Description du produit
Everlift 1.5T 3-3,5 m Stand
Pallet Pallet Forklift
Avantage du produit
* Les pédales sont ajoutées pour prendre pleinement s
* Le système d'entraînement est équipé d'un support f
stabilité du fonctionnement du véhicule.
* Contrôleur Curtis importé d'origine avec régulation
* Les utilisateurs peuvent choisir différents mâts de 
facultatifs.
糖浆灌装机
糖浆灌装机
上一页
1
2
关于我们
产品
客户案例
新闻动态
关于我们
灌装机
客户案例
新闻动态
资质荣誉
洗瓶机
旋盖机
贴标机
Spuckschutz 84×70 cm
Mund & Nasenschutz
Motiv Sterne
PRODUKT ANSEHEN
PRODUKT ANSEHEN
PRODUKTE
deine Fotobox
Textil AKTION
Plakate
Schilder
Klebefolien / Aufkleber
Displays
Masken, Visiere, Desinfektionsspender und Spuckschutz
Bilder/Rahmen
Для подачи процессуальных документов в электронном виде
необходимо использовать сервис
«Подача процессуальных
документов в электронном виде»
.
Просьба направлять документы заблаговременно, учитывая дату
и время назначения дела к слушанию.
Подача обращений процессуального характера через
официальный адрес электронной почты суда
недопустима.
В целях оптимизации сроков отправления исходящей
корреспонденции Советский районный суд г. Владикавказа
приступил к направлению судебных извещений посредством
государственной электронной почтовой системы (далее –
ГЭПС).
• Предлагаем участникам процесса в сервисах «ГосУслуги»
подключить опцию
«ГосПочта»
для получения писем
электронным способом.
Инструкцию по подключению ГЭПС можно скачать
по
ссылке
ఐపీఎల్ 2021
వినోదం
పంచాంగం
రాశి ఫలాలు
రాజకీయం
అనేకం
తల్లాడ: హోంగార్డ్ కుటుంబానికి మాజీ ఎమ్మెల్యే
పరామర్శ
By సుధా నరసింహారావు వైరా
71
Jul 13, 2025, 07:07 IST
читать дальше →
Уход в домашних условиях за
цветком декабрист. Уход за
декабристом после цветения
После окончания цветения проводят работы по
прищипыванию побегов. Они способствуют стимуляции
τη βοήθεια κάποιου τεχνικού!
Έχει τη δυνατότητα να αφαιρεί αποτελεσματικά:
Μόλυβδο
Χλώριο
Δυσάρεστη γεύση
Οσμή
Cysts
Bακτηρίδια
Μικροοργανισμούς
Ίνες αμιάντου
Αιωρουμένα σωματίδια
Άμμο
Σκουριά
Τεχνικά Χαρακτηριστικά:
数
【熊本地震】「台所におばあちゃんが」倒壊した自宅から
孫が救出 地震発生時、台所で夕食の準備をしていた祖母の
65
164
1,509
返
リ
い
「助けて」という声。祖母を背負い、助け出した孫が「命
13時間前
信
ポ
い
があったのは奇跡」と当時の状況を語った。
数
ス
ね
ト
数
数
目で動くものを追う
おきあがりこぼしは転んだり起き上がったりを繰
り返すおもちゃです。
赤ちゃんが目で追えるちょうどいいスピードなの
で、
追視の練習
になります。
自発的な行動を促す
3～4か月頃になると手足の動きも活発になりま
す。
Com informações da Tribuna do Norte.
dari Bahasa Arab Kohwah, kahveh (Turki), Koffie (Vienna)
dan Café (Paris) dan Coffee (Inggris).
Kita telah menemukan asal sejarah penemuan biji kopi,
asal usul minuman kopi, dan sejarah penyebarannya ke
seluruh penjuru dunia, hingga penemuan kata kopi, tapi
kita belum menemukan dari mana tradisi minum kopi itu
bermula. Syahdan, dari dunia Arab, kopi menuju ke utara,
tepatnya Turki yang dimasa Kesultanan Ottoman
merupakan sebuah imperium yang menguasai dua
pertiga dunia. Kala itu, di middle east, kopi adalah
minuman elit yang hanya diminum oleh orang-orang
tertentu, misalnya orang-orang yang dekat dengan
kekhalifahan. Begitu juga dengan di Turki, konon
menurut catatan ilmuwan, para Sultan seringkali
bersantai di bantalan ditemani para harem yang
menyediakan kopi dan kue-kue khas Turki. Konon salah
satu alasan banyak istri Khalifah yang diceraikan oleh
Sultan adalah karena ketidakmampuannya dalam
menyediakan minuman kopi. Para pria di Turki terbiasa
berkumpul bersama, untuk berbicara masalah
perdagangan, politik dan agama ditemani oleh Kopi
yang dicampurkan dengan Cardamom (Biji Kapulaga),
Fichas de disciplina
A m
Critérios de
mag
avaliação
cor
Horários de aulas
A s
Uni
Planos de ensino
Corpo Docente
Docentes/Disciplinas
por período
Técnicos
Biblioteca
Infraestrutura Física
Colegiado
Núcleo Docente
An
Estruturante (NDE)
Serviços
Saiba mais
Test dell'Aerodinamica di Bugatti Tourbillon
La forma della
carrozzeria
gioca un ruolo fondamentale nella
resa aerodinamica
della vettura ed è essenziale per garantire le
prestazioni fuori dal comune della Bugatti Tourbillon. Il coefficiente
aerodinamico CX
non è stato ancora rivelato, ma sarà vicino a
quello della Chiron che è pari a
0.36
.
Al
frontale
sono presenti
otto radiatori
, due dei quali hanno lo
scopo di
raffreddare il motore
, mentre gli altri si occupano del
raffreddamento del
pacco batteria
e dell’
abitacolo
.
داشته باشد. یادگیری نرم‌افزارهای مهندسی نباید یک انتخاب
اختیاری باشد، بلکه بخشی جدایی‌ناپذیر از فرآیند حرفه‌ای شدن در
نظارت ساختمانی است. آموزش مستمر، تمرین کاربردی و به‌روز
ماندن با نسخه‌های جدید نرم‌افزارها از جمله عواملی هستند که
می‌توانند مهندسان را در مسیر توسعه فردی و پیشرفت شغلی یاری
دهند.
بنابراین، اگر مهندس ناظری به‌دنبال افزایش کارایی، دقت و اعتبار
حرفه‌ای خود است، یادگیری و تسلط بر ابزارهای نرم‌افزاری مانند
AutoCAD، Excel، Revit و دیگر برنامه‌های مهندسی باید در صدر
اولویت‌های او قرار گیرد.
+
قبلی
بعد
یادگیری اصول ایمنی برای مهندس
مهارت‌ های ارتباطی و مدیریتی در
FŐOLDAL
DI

→ **Work item**
Output every record above exactly as it appears.

→ **Completed exercise**
Description du produit
Everlift 1.5T 3-3,5 m Stand
Pallet Pallet Forklift
Avantage du produit
* Les pédales sont ajoutées pour prendre pleinement s
* Le système d'entraînement est équipé d'un support f
stabilité du fonctionnement du véhicule.
* Contrôleur Curtis importé d'origine avec régulation
* Les utilisateurs peuvent choisir différents mâts de 
facultatifs.
糖浆灌装机
糖浆灌装机
上一页
1
2
关于我们
产品
客户案例
新闻动态
关于我们
灌装机
客户案例
新闻动态
资质荣誉
洗瓶机
旋盖机
贴标机
Spuckschutz 84×70 cm
Mund & Nasenschutz
Motiv Sterne
PRODUKT ANSEHEN
PRODUKT ANSEHEN
PRODUKTE
deine Fotobox
Textil AKTION
Plakate
Schilder
Klebefolien / Aufkleber
Displays
Masken, Visiere, Desinfektionsspender und Spuckschutz
Bilder/Rahmen
Для подачи процессуальных документов в электронном виде
необходимо использовать сервис
«Подача процессуальных
документов в электронном виде»
.
Просьба направлять документы заблаговременно, учитывая дату
и время назначения дела к слушанию.
Подача обращений процессуального характера через
официальный адрес электронной почты суда
недопустима.
В целях оптимизации сроков отправления исходящей
корреспонденции Советский районный суд г. Владикавказа
приступил к направлению судебных извещений посредством
государственной электронной почтовой системы (далее –
ГЭПС).
• Предлагаем участникам процесса в сервисах «ГосУслуги»
подключить опцию
«ГосПочта»
для получения писем
электронным способом.
Инструкцию по подключению ГЭПС можно скачать
по
ссылке
ఐపీఎల్ 2021
వినోదం
పంచాంగం
రాశి ఫలాలు
రాజకీయం
అనేకం
తల్లాడ: హోంగార్డ్ కుటుంబానికి మాజీ ఎమ్మెల్యే
పరామర్శ
By సుధా నరసింహారావు వైరా
71
Jul 13, 2025, 07:07 IST
читать дальше →
Уход в домашних условиях за
цветком декабрист. Уход за
декабристом после цветения
После окончания цветения проводят работы по
прищипыванию побегов. Они способствуют стимуляции
τη βοήθεια κάποιου τεχνικού!
Έχει τη δυνατότητα να αφαιρεί αποτελεσματικά:
Μόλυβδο
Χλώριο
Δυσάρεστη γεύση
Οσμή
Cysts
Bακτηρίδια
Μικροοργανισμούς
Ίνες αμιάντου
Αιωρουμένα σωματίδια
Άμμο
Σκουριά
Τεχνικά Χαρακτηριστικά:
数
【熊本地震】「台所におばあちゃんが」倒壊した自宅から
孫が救出 地震発生時、台所で夕食の準備をしていた祖母の
65
164
1,509
返
リ
い
「助けて」という声。祖母を背負い、助け出した孫が「命
13時間前
信
ポ
い
があったのは奇跡」と当時の状況を語った。
数
ス
ね
ト
数
数
目で動くものを追う
おきあがりこぼしは転んだり起き上がったりを繰
り返すおもちゃです。
赤ちゃんが目で追えるちょうどいいスピードなの
で、
追視の練習
になります。
自発的な行動を促す
3～4か月頃になると手足の動きも活発になりま
す。
Com informações da Tribuna do Norte.
dari Bahasa Arab Kohwah, kahveh (Turki), Koffie (Vienna)
dan Café (Paris) dan Coffee (Inggris).
Kita telah menemukan asal sejarah penemuan biji kopi,
asal usul minuman kopi, dan sejarah penyebarannya ke
seluruh penjuru dunia, hingga penemuan kata kopi, tapi
kita belum menemukan dari mana tradisi minum kopi itu
bermula. Syahdan, dari dunia Arab, kopi menuju ke utara,
tepatnya Turki yang dimasa Kesultanan Ottoman
merupakan sebuah imperium yang menguasai dua
pertiga dunia. Kala itu, di middle east, kopi adalah
minuman elit yang hanya diminum oleh orang-orang
tertentu, misalnya orang-orang yang dekat dengan
kekhalifahan. Begitu juga dengan di Turki, konon
menurut catatan ilmuwan, para Sultan seringkali
bersantai di bantalan ditemani para harem yang
menyediakan kopi dan kue-kue khas Turki. Konon salah
satu alasan banyak istri Khalifah yang diceraikan oleh
Sultan adalah karena ketidakmampuannya dalam
menyediakan minuman kopi. Para pria di Turki terbiasa
berkumpul bersama, untuk berbicara masalah
perdagangan, politik dan agama ditemani oleh Kopi
yang dicampurkan dengan Cardamom (Biji Kapulaga),
Fichas de disciplina
A m
Critérios de
mag
avaliação
cor
Horários de aulas
A s
Uni
Planos de ensino
Corpo Docente
Docentes/Disciplinas
por período
Técnicos
Biblioteca
Infraestrutura Física
Colegiado
Núcleo Docente
An
Estruturante (NDE)
Serviços
Saiba mais
Test dell'Aerodinamica di Bugatti Tourbillon
La forma della
carrozzeria
gioca un ruolo fondamentale nella
resa aerodinamica
della vettura ed è essenziale per garantire le
prestazioni fuori dal comune della Bugatti Tourbillon. Il coefficiente
aerodinamico CX
non è stato ancora rivelato, ma sarà vicino a
quello della Chiron che è pari a
0.36
.
Al
frontale
sono presenti
otto radiatori
, due dei quali hanno lo
scopo di
raffreddare il motore
, mentre gli altri si occupano del
raffreddamento del
pacco batteria
e dell’
abitacolo
.
داشته باشد. یادگیری نرم‌افزارهای مهندسی نباید یک انتخاب
اختیاری باشد، بلکه بخشی جدایی‌ناپذیر از فرآیند حرفه‌ای شدن در
نظارت ساختمانی است. آموزش مستمر، تمرین کاربردی و به‌روز
ماندن با نسخه‌های جدید نرم‌افزارها از جمله عواملی هستند که
می‌توانند مهندسان را در مسیر توسعه فردی و پیشرفت شغلی یاری
دهند.
بنابراین، اگر مهندس ناظری به‌دنبال افزایش کارایی، دقت و اعتبار
حرفه‌ای خود است، یادگیری و تسلط بر ابزارهای نرم‌افزاری مانند
AutoCAD، Excel، Revit و دیگر برنامه‌های مهندسی باید در صدر
اولویت‌های او قرار گیرد.
+
قبلی
بعد
یادگیری اصول ایمنی برای مهندس
مهارت‌ های ارتباطی و مدیریتی در
FŐOLDAL
DI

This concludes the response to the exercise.